Strangely, the episode comes down on both sides of the mystery vs. history debate. On the one hand, Ted wishes he hadn’t clicked; the website reveals a child prodigy who donated a kidney, climbed Everest, graduated Princeton at age 15, and wants a man she can cuddle up with to watch Annie Hall, and now, he can only gape at her and croak in broken English that she’s not so great because he donated blood once, although he almost fainted, and they had to put it all back. (Before he clicks, Ted imagines the horrors awaiting him: She’s a prostitute; she’s a dude; she only kinda liked Annie Hall.)
On the other hand, Marshall settles the gender-knowledge debate by throwing Doctor Sonya’s note out the window (although Robin and Barney looked at it, so they now become “the note” for all intents and purposes, and the dilemma is still there), only to have it stick to Ted’s shoe on his way up. The universe, in other words, tells them that they’re having a boy, and everyone’s happy. Sonograms, the Internet: They’re both tools we can employ to tell us more than people used to get to know. That cuts both ways; people become Facebook walls, pre-labeled and packaged for us, but how is that different from the kinds of dating shorthand (job, pets, turn-ons, turn-offs) people have been proferring for decades? And if the gender of a baby isn’t a surprise when it comes out, it hardly matters; everything else about a child still is.
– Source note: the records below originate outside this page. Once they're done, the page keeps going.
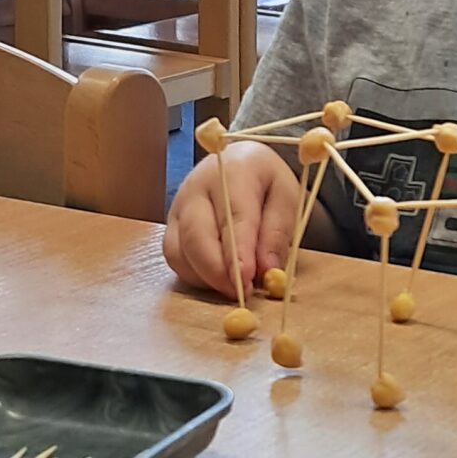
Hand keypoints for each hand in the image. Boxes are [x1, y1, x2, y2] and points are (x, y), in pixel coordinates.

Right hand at [163, 141, 298, 298]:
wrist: (237, 164)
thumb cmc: (265, 183)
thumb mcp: (286, 198)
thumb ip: (277, 233)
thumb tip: (267, 271)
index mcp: (232, 172)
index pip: (233, 216)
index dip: (238, 252)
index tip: (246, 279)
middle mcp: (195, 188)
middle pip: (195, 235)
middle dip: (216, 270)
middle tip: (240, 293)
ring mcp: (177, 208)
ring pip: (179, 251)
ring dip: (205, 277)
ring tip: (234, 288)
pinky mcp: (170, 227)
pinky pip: (175, 258)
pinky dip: (195, 275)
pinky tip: (218, 279)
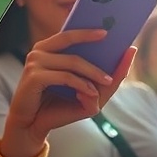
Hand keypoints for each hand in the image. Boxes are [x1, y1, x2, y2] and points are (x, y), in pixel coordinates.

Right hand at [0, 29, 135, 156]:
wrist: (32, 126)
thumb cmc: (56, 107)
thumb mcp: (85, 96)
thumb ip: (102, 88)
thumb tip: (111, 79)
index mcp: (49, 49)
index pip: (71, 35)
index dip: (89, 31)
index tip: (111, 29)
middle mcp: (40, 50)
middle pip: (70, 39)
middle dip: (95, 44)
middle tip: (124, 51)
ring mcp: (35, 62)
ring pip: (73, 61)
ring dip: (93, 72)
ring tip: (108, 82)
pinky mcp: (34, 76)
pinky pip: (65, 77)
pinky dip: (81, 85)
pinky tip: (91, 92)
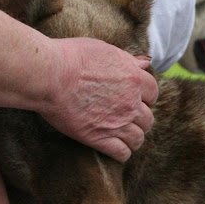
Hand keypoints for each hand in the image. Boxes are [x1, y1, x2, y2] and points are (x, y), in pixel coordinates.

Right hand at [40, 37, 157, 162]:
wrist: (51, 75)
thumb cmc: (73, 57)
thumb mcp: (104, 50)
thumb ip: (126, 60)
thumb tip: (144, 64)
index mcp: (134, 79)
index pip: (153, 93)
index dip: (145, 97)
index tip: (136, 99)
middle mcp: (130, 103)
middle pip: (147, 119)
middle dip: (139, 119)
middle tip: (127, 119)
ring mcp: (117, 122)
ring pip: (138, 138)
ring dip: (132, 138)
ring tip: (123, 137)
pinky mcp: (99, 138)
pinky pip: (122, 153)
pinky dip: (122, 153)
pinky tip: (115, 149)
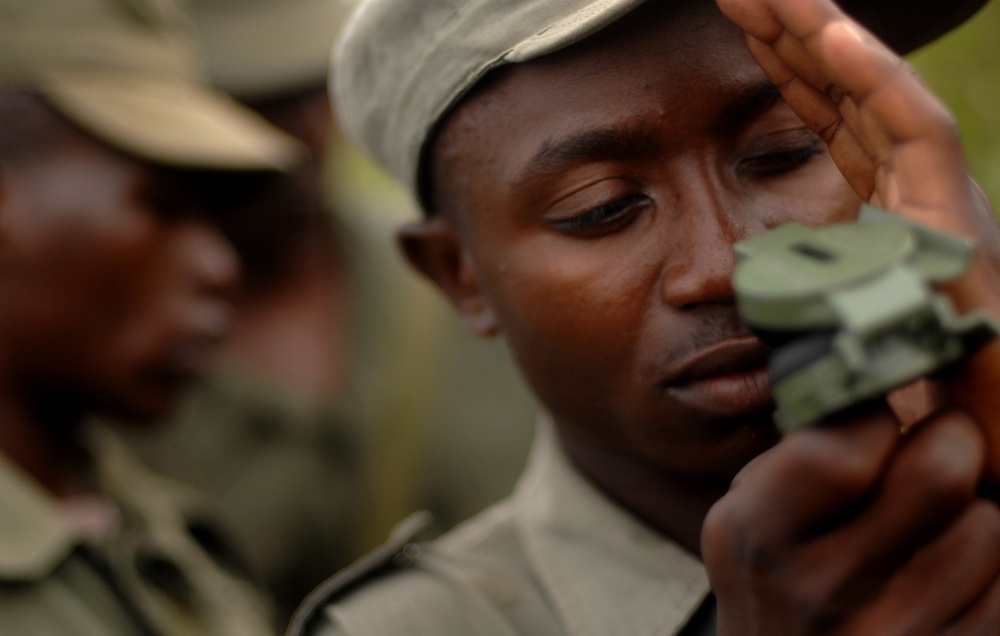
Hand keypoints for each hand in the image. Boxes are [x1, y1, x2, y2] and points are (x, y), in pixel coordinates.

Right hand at [702, 404, 999, 633]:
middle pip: (938, 473)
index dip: (871, 411)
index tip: (874, 411)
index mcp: (755, 536)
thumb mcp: (747, 518)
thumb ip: (799, 454)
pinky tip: (949, 573)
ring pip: (988, 528)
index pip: (844, 448)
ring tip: (935, 526)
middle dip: (948, 440)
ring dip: (972, 513)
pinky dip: (990, 567)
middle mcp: (818, 591)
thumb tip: (871, 361)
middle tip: (934, 445)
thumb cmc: (774, 584)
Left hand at [715, 0, 999, 481]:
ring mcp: (934, 203)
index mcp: (873, 210)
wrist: (967, 457)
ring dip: (821, 37)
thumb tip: (719, 274)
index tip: (734, 22)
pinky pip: (919, 136)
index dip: (783, 68)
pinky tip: (831, 34)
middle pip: (844, 97)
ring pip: (876, 99)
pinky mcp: (957, 223)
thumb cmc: (882, 404)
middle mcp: (907, 196)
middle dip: (792, 37)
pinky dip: (878, 83)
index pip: (825, 119)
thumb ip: (780, 293)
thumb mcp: (808, 334)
Maybe the more subtle point is that we can still be sparked or spooked by seeing people through fresh eyes, imagining the baby boy that Marshall and Lily will raise, or remembering that (as we heard from Victoria earlier this season) the friendship that our ensemble shares in some ways contains the last bits of dysfunction holding them back from mature independence. Much better to share a moment of celebration that arises from the group’s history before heading back into the great unknown.
Stray observations:
- Ray Wise returns as Robin’s father in a flashback to her 14th birthday, when instead of a party and a pretty dress, she got pushed out of a helicopter and given three days to fight her way back to civilization (“Happy birthday soooooooooooon!”).
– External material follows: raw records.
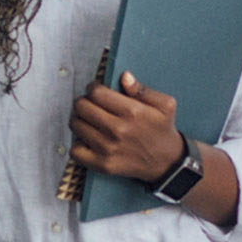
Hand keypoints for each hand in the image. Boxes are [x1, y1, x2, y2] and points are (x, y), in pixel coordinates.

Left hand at [67, 73, 187, 182]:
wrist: (166, 162)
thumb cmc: (162, 130)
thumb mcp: (164, 105)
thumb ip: (142, 89)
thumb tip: (124, 76)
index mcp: (132, 112)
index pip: (96, 93)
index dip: (93, 88)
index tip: (97, 90)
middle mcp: (118, 130)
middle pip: (82, 107)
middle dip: (84, 101)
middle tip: (91, 104)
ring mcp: (108, 149)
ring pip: (76, 125)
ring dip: (80, 119)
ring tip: (89, 120)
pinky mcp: (102, 164)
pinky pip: (76, 150)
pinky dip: (78, 143)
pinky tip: (89, 139)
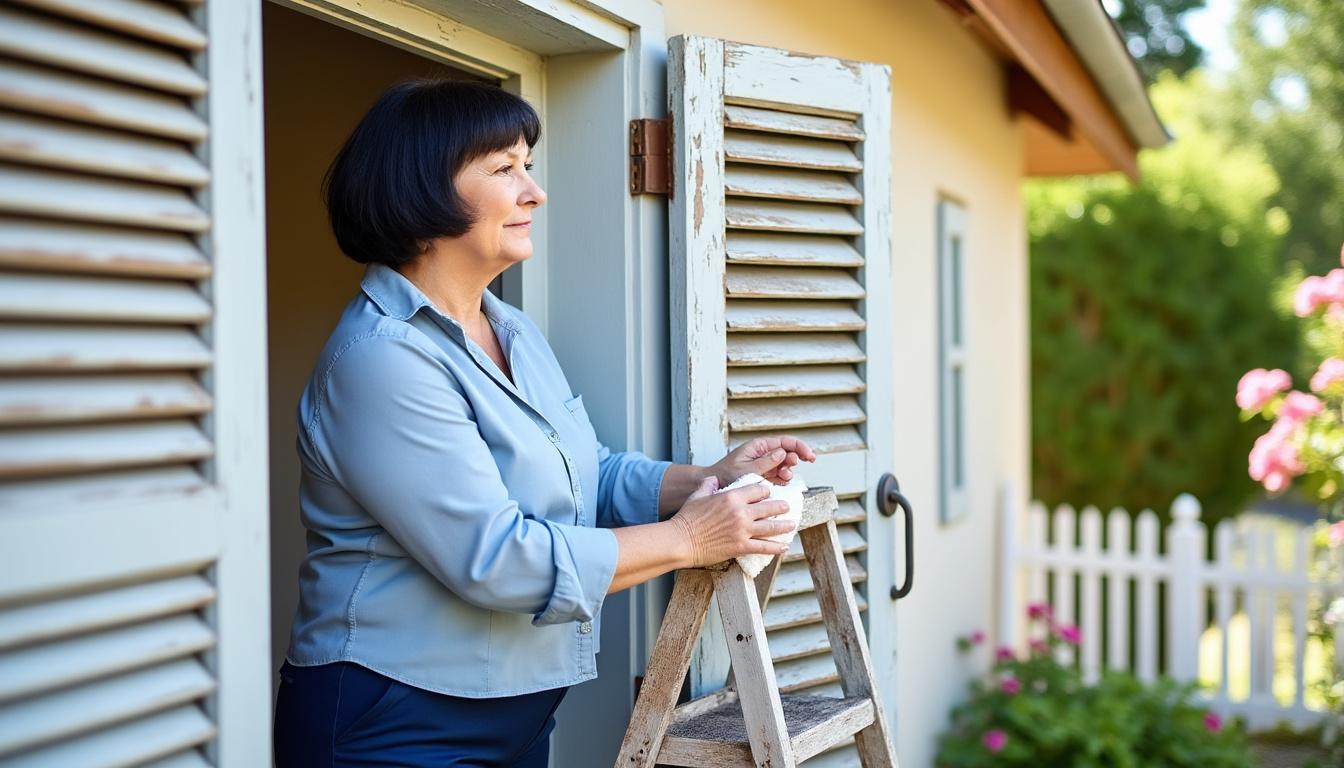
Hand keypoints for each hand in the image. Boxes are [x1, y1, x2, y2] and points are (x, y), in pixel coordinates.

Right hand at [667, 475, 796, 567]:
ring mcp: (743, 531)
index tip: (768, 493)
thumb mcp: (697, 496)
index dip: (765, 490)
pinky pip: (763, 547)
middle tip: (787, 507)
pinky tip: (784, 547)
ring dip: (784, 526)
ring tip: (792, 525)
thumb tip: (712, 479)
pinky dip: (776, 548)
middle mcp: (741, 512)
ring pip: (771, 527)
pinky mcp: (741, 547)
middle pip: (769, 507)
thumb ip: (708, 485)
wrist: (681, 540)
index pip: (757, 489)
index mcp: (731, 497)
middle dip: (780, 506)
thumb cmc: (686, 518)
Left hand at [710, 435, 816, 485]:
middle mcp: (763, 453)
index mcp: (759, 446)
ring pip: (785, 465)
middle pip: (788, 452)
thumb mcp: (747, 469)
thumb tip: (783, 453)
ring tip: (783, 478)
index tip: (810, 457)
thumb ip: (766, 462)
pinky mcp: (763, 475)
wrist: (715, 486)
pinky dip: (782, 479)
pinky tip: (780, 483)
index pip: (785, 442)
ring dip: (788, 471)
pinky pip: (778, 475)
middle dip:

- After Barney finds Janet’s identity, he believes time is of the essence: “They’re six minutes into the date. Ted’s probably already told her that he loves her!”
- Effective and beautifully timed montage of the group’s pathologies: Separation anxiety (Ted reassuring Marshall over the phone that he’ll be back from the bar soon), inappropriate social behavior (they text typographical representations of their bowel movements to each other), survivor guilt (Lily watched Survivor without Marshall), but fortunately not violence (cue rhythmic edit of slaps, drinks-in-face, and guns firing).
- “Boys can do ballet, girls can play football.” “The Green Bay Packers have been proving that for years!”